Top of Recorded data

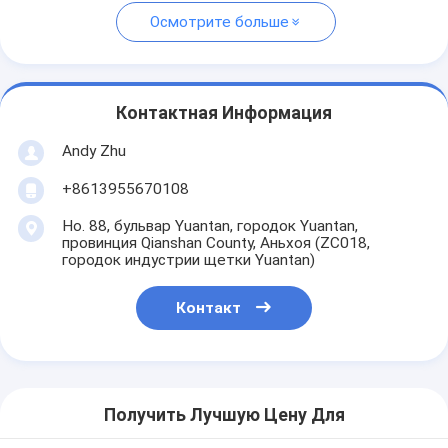
Осмотрите больше
Контактная Информация
Andy Zhu
+8613955670108
Но. 88, бульвар Yuantan, городок Yuantan,
провинция Qianshan County, Аньхоя (ZC018,
городок индустрии щетки Yuantan)
Контакт
Получить Лучшую Цену Для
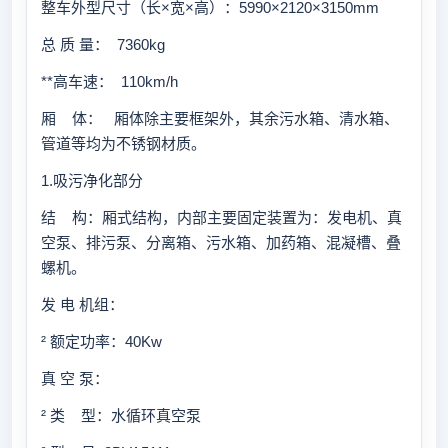
整车外型尺寸（长×宽×高）：5990×2120×3150mm
总 质 量： 7360kg
**高车速： 110km/h
厢 体： 厢体除主要框架外，其余污水箱、清水箱、
管道等均为不锈钢材质。
1.吸污净化部分
结 构：厢式结构，内部主要固定装置为：发电机、真
空泵、排污泵、分离箱、污水箱、加药箱、混凝槽、叠
螺机。
发 电 机组：
² 额定功率：40Kw
真 空 泵：
² 类 型：水循环真空泵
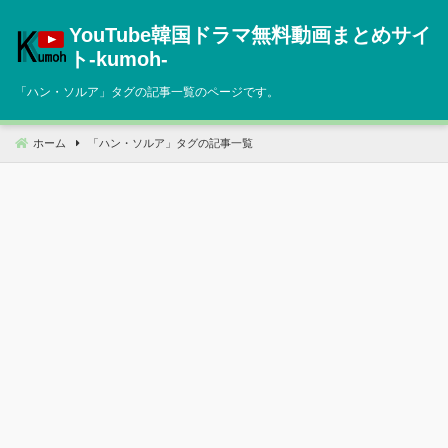
コ
YouTube韓国ドラマ無料動画まとめサイ
ン
テ
ト‐kumoh‐
ン
「
ハン・ソルア
」タグの記事一覧のページです。
ツ
へ
移
ホーム
「
ハン・ソルア
」タグの記事一覧
動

Bottom of Recorded data

What you should do
Reproduce every record above exactly, but leave out the pictures.

Exercise answer
Осмотрите больше
Контактная Информация
Andy Zhu
+8613955670108
Но. 88, бульвар Yuantan, городок Yuantan,
провинция Qianshan County, Аньхоя (ZC018,
городок индустрии щетки Yuantan)
Контакт
Получить Лучшую Цену Для
整车外型尺寸（长×宽×高）：5990×2120×3150mm
总 质 量： 7360kg
**高车速： 110km/h
厢 体： 厢体除主要框架外，其余污水箱、清水箱、
管道等均为不锈钢材质。
1.吸污净化部分
结 构：厢式结构，内部主要固定装置为：发电机、真
空泵、排污泵、分离箱、污水箱、加药箱、混凝槽、叠
螺机。
发 电 机组：
² 额定功率：40Kw
真 空 泵：
² 类 型：水循环真空泵
コ
YouTube韓国ドラマ無料動画まとめサイ
ン
テ
ト‐kumoh‐
ン
「
ハン・ソルア
」タグの記事一覧のページです。
ツ
へ
移
ホーム
「
ハン・ソルア
」タグの記事一覧
動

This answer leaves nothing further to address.